→ TEKS PILIHAN:
+ + + + +

Bisnis.com, JAKARTA -- Terdapat ratusan bank yang bangkrut sejak 2005 hingga saat ini, di mana hampir semuanya merupakan bank perekonomian rakyat (BPR). Sepanjang 2023, telah ada tiga BPR yang bangkrut, ditambah kredit bermasalah di industri ini yang kian membengkak.
Terbaru BPR Indotama UKM Sulawesi bangkrut setelah dicabut izinnya oleh Otoritas Jasa Keuangan (OJK) melalui Keputusan Anggota Dewan Komisioner Otoritas Jasa Keuangan Nomor KEP-79/D.03/2023 bertanggal 15 November 2023 tentang Pencabutan Izin Usaha PT Bank Perkreditan Rakyat Indotama UKM Sulawesi.
BPR Indotama UKM Sulawesi pun harus dilikuidasi oleh Lembaga Penjamin Simpanan (LPS).
Dengan bertambahnya satu BPR yang bangkrut, maka, total sejak 2005 atau sejak LPS berdiri, sudah ada 121 BPR yang bangkrut. Sepanjang tahun ini, telah ada tiga bank yang bangkrut, di mana kesemuanya merupakan BPR.

+ + + + +

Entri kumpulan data
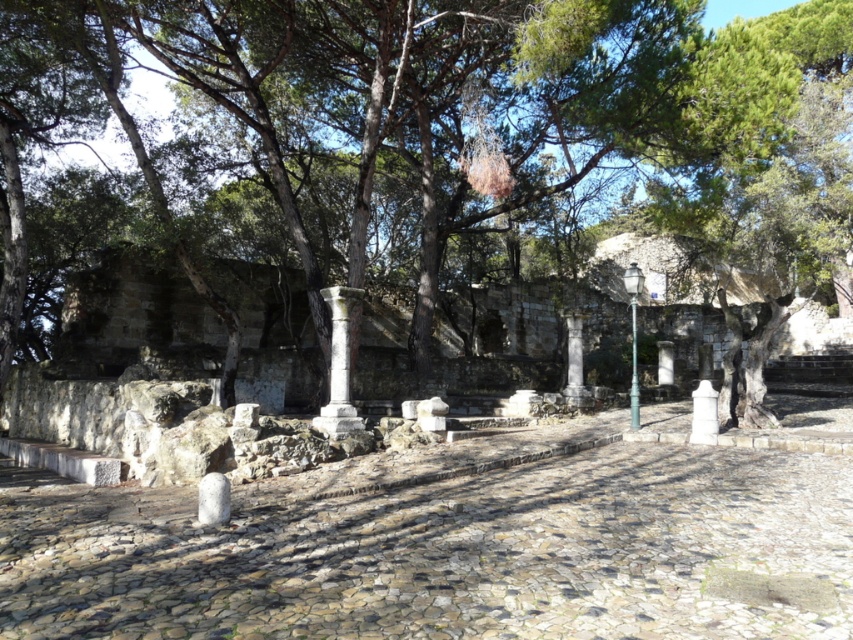
Question: Does white stone column at center have a smaller size compared to white stone pillar at center?

Choices:
 (A) yes
 (B) no

Answer: (B)

Question: Can you confirm if white stone column at center is positioned to the right of white stone pillar at center?

Choices:
 (A) yes
 (B) no

Answer: (B)

Question: Is smooth stone column at center closer to the viewer compared to white stone pillar at center?

Choices:
 (A) yes
 (B) no

Answer: (B)

Question: Which point is closer to the camera taking this photo?

Choices:
 (A) (575, 316)
 (B) (706, 387)
 (C) (276, 10)

Answer: (B)

Question: Estimate the real-world distances between objects in this image. Which object is farther from the green leafy tree at center?

Choices:
 (A) white stone column at center
 (B) white stone pillar at center
 (C) smooth stone column at center

Answer: (B)

Question: Which object is farther from the camera taking this photo?

Choices:
 (A) white stone column at center
 (B) white stone pillar at center
 (C) smooth stone column at center

Answer: (C)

+ + + + +

→ TUGAS A: Salin lagi bagian teks tentang BPR bangkrut dari "Terbaru BPR Indotama" sampai dengan "Penjamin Simpanan (LPS).", tetapi tukar "dilikuidasi" dengan "dibubarkan".
→ TUGAS B: Apakah setiap pernyataan ini sesuai dengan teks tentang BPR bangkrut? Jawab ya atau tidak, lalu kutip kata-kata teks yang menjadi penentunya. (i) Izin usaha BPR Indotama UKM Sulawesi dicabut oleh OJK. (ii) Sejak LPS berdiri, sudah ada 150 BPR yang bangkrut. (iii) Sepanjang 2023, kredit bermasalah di industri BPR makin berkurang.
Item-item tersebut merupakan bahan tersendiri yang terpisah dari teks tentang BPR bangkrut.

→ JAWABAN A:
Terbaru BPR Indotama UKM Sulawesi bangkrut setelah dicabut izinnya oleh Otoritas Jasa Keuangan (OJK) melalui Keputusan Anggota Dewan Komisioner Otoritas Jasa Keuangan Nomor KEP-79/D.03/2023 bertanggal 15 November 2023 tentang Pencabutan Izin Usaha PT Bank Perkreditan Rakyat Indotama UKM Sulawesi.
BPR Indotama UKM Sulawesi pun harus dibubarkan oleh Lembaga Penjamin Simpanan (LPS).

→ JAWABAN B:
(i) Ya: "dicabut izinnya oleh Otoritas Jasa Keuangan (OJK)"
(ii) Tidak: "sudah ada 121 BPR yang bangkrut"
(iii) Tidak: "kredit bermasalah di industri ini yang kian membengkak"